▶ [Instructions for the task]
Filter the data for "Sache" and copy matching lines.
******
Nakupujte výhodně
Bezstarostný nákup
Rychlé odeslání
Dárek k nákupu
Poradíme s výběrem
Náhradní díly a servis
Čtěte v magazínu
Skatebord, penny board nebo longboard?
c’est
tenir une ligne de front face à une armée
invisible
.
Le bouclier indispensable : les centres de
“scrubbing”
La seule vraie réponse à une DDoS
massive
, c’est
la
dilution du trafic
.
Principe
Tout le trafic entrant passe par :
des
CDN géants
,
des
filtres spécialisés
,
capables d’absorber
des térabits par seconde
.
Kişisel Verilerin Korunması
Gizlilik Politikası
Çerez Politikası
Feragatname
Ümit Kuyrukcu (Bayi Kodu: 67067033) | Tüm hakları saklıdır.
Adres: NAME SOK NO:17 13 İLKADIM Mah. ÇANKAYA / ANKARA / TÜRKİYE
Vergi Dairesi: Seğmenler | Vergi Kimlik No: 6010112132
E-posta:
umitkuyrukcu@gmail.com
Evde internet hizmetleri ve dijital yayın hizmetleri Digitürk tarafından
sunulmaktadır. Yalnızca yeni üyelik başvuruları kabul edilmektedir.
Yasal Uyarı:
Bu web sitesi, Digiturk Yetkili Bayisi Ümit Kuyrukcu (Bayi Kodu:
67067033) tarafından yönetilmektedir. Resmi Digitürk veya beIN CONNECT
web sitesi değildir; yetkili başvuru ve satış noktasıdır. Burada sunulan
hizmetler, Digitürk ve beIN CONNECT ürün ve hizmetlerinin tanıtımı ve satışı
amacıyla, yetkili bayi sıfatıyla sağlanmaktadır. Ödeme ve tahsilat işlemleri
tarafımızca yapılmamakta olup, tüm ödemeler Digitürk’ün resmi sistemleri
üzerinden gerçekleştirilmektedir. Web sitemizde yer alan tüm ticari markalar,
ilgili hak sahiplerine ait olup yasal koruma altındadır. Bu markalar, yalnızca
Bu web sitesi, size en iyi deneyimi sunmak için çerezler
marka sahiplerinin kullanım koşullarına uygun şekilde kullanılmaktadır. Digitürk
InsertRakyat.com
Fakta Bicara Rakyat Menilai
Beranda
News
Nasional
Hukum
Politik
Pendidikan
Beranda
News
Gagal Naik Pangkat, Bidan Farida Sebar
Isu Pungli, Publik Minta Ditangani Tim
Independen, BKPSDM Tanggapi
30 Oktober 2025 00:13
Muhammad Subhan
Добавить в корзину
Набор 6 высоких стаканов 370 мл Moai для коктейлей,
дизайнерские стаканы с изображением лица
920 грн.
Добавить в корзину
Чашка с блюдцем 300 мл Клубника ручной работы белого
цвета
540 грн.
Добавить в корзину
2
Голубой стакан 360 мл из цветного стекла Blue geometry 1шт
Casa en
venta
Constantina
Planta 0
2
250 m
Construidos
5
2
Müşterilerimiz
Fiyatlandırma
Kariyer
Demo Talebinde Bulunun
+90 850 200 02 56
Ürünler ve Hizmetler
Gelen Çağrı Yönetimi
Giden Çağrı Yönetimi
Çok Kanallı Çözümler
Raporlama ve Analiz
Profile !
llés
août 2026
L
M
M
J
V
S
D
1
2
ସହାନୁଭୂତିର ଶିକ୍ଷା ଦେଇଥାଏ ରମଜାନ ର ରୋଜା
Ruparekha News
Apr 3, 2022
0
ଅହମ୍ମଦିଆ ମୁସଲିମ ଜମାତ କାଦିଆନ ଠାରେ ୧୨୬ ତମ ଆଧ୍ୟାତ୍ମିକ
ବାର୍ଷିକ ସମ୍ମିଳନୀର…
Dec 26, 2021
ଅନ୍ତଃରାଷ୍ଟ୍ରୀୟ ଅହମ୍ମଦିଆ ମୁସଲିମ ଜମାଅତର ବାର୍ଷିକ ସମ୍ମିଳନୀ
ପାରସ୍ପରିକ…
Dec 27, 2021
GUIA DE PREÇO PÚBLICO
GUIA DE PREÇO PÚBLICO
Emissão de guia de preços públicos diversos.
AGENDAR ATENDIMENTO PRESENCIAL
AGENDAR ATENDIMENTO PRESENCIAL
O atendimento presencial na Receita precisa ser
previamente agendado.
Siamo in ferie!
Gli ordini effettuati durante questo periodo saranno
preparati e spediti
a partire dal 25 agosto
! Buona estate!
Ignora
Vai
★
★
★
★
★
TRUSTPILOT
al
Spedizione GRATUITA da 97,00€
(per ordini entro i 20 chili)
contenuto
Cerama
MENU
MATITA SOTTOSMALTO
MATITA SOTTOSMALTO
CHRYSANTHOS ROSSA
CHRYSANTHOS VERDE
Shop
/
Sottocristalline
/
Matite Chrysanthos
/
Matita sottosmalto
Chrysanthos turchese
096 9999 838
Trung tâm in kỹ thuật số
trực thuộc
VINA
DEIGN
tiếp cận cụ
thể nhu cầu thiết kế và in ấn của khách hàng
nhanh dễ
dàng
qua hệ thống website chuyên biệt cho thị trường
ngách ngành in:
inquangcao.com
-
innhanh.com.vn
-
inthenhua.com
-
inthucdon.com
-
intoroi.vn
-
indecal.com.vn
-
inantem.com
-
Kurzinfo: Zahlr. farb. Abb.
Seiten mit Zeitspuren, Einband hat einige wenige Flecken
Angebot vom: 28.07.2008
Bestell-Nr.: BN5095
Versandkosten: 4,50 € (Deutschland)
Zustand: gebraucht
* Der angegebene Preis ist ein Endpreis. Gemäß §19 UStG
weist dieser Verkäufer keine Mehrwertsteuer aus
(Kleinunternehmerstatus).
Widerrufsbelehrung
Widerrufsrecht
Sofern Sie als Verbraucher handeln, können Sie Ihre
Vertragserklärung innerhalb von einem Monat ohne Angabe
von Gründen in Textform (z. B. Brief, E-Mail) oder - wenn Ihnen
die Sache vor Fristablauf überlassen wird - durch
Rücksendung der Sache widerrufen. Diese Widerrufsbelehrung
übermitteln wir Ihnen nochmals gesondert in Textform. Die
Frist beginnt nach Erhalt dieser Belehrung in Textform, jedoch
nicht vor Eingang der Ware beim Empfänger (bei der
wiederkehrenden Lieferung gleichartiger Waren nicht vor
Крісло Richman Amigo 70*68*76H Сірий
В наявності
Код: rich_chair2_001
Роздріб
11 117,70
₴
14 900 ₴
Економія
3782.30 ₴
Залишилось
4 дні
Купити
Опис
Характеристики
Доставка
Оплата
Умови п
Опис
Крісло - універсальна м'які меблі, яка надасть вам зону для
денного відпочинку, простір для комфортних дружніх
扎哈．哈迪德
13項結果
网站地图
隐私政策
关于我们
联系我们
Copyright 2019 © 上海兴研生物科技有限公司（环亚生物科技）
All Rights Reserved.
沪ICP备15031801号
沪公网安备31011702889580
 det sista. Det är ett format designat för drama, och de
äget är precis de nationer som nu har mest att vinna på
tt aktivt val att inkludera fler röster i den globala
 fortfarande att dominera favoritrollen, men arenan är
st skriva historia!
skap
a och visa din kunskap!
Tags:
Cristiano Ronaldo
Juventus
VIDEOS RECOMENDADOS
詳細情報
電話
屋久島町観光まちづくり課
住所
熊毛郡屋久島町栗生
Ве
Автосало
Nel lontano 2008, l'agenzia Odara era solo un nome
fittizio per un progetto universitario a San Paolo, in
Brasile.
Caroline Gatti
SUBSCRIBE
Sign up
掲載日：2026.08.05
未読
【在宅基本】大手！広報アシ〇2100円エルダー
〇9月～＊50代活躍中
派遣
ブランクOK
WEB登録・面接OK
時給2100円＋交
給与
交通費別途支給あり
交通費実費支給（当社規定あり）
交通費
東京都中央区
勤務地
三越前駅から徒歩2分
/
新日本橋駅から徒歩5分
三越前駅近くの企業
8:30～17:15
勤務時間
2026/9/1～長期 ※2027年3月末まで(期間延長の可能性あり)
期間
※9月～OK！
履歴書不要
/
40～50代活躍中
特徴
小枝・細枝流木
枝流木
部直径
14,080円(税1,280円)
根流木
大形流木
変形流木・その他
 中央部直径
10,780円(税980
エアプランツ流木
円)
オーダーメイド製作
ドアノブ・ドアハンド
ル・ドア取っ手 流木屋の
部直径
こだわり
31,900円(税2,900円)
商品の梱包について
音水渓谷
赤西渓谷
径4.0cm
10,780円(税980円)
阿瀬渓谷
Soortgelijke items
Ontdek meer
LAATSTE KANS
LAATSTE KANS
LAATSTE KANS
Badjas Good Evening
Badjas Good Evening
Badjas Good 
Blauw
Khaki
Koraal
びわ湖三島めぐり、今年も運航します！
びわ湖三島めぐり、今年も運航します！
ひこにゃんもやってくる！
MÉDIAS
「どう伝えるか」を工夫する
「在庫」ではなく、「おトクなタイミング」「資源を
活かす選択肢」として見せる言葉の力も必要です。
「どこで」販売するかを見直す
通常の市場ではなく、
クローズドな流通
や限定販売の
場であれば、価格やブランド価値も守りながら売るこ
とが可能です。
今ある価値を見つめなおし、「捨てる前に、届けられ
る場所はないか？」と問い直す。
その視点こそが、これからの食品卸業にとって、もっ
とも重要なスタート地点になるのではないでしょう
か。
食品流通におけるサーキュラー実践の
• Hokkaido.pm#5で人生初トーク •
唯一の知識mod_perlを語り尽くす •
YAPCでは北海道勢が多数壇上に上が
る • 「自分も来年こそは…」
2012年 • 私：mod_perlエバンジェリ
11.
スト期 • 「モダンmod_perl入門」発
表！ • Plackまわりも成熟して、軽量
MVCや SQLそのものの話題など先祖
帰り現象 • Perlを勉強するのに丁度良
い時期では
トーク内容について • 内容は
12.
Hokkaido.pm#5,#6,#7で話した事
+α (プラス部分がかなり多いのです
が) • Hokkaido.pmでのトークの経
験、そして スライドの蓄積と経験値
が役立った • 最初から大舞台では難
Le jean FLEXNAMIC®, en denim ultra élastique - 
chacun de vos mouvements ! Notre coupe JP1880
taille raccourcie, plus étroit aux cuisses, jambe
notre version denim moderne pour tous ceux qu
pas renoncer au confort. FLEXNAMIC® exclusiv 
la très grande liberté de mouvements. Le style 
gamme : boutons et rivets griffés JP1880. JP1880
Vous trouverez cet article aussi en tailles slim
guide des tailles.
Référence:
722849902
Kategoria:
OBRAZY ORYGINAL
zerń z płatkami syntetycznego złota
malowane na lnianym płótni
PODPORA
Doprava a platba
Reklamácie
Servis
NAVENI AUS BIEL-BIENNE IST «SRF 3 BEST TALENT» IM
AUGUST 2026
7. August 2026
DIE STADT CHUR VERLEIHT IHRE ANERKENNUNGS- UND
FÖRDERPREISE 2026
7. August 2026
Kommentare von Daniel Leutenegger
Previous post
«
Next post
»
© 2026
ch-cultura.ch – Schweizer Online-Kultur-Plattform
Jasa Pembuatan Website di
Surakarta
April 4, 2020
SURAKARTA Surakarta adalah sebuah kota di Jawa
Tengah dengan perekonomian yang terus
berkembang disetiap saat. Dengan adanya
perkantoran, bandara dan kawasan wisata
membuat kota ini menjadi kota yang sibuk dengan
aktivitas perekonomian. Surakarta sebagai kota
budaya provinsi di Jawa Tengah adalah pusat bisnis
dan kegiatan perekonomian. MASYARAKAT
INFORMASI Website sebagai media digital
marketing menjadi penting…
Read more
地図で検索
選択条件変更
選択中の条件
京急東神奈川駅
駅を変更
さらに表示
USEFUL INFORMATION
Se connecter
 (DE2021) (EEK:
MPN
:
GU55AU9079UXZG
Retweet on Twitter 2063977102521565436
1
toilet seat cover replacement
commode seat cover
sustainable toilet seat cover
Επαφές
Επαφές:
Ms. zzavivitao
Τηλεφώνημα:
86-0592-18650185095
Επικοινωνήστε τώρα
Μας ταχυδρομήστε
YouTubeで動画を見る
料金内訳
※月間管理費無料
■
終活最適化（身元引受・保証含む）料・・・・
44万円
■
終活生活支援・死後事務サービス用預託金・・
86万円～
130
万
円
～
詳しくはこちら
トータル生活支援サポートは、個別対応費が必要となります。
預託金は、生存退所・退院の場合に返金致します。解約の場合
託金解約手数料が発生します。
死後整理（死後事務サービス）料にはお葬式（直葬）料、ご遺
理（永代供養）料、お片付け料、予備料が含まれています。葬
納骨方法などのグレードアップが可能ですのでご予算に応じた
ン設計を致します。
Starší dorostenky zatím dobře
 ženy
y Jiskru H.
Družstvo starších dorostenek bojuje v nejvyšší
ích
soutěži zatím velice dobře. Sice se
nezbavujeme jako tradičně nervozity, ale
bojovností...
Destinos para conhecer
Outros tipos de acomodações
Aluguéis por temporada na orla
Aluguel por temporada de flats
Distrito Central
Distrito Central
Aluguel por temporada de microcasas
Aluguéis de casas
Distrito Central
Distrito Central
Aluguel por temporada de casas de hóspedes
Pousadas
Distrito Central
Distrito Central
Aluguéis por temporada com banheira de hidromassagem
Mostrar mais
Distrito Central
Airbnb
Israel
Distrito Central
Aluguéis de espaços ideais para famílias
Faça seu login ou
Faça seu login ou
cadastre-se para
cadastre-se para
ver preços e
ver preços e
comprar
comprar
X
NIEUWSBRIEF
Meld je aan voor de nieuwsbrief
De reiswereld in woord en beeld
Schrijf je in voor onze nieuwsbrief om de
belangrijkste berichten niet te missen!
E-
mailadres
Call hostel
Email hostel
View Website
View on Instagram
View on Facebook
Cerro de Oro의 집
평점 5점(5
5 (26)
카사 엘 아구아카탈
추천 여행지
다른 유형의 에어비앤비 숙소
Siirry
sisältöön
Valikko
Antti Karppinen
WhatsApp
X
******
▶ [Output for this exercise]
die Sache vor Fristablauf überlassen wird - durch
Rücksendung der Sache widerrufen. Diese Widerrufsbelehrung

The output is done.